Front Neurol. 2024 Mar 11:15:1295770. doi: 10.3389/fneur.2024.1295770. eCollection 2024.

Abstract

Background: Currently, disease-modifying therapies (DMTs) for progressive multiple sclerosis (PMS) are widely used in clinical practice. At the same time, there are a variety of drug options for DMTs, but the effect of the drugs that can better relieve symptoms and improve the prognosis are still inconclusive.

Objectives: This systematic review aimed to evaluate the efficacy and safety of DMTs for PMS and to identify the best among these drugs.

Methods: MEDLINE, EMBASE, the Cochrane Library, and clinicaltrials.gov were systematically searched to identify relevant studies published before 30 January, 2023. We assessed the certainty of the evidence using the confidence in the network meta-analysis (CINeMA) framework. We estimated the summary risk ratio (RR) for dichotomous outcomes and mean differences (MD) for continuous outcomes with 95% credible intervals (CrIs).
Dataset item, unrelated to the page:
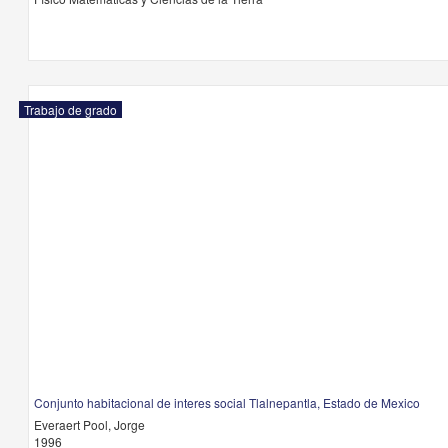
Trabajo de grado
Conjunto habitacional de interes social Tlalnepantla, Estado de Mexico
Everaert Pool, Jorge
1996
Results: We included 18 randomized controlled trials (RCTs) involving 9,234 patients in the study. DMT can effectively control the disease progression of MS. Among them, mitoxantrone, siponimod, and ocrelizumab are superior to other drug options in delaying disease progression (high certainty). Mitoxantrone was the best (with high certainty) for mitigating deterioration (progression of disability). Ocrelizumab performed best on the pre- and post-treatment Timed 25-Foot Walk test (T25FW; low certainty), as did all other agents (RR range: 1.12-1.05). In the 9-Hole Peg Test (9HPT), natalizumab performed the best (high certainty), as did all other agents (RR range: 1.59-1.09). In terms of imaging, IFN-beta-1b performed better on the new T2 hypointense lesion on contrast, before and after treatment (high certainty), while siponimod performed best on the change from baseline in the total volume of lesions on T2-weighted image contrast before and after treatment (high certainty), and sWASO had the highest area under the curve (SUCRA) value (100%). In terms of adverse events (AEs), rituximab (RR 1.01), and laquinimod (RR 1.02) were more effective than the placebo (high certainty). In terms of serious adverse events (SAEs), natalizumab (RR 1.09), and ocrelizumab (RR 1.07) were safer than placebo (high certainty).

Conclusion: DMTs can effectively control disease progression and reduce disease deterioration during the treatment of PMS.

Systematic review registration: https://inplasy.com/?s=202320071, identifier: 202320071.

Keywords: disease-modifying therapy; multiple sclerosis; natalizumab; ocrelizumab; randomized controlled; rituximab.

Publication types

  • Systematic Review

Grants and funding

The author(s) declare financial support was received for the research, authorship, and/or publication of this article. This work was supported by the National Natural Science Foundation of China (No. 81971171), the Suzhou Science and Technology Project (No. SLT201906), and the Suzhou Health Talents Training Project (No. GSWS2019002).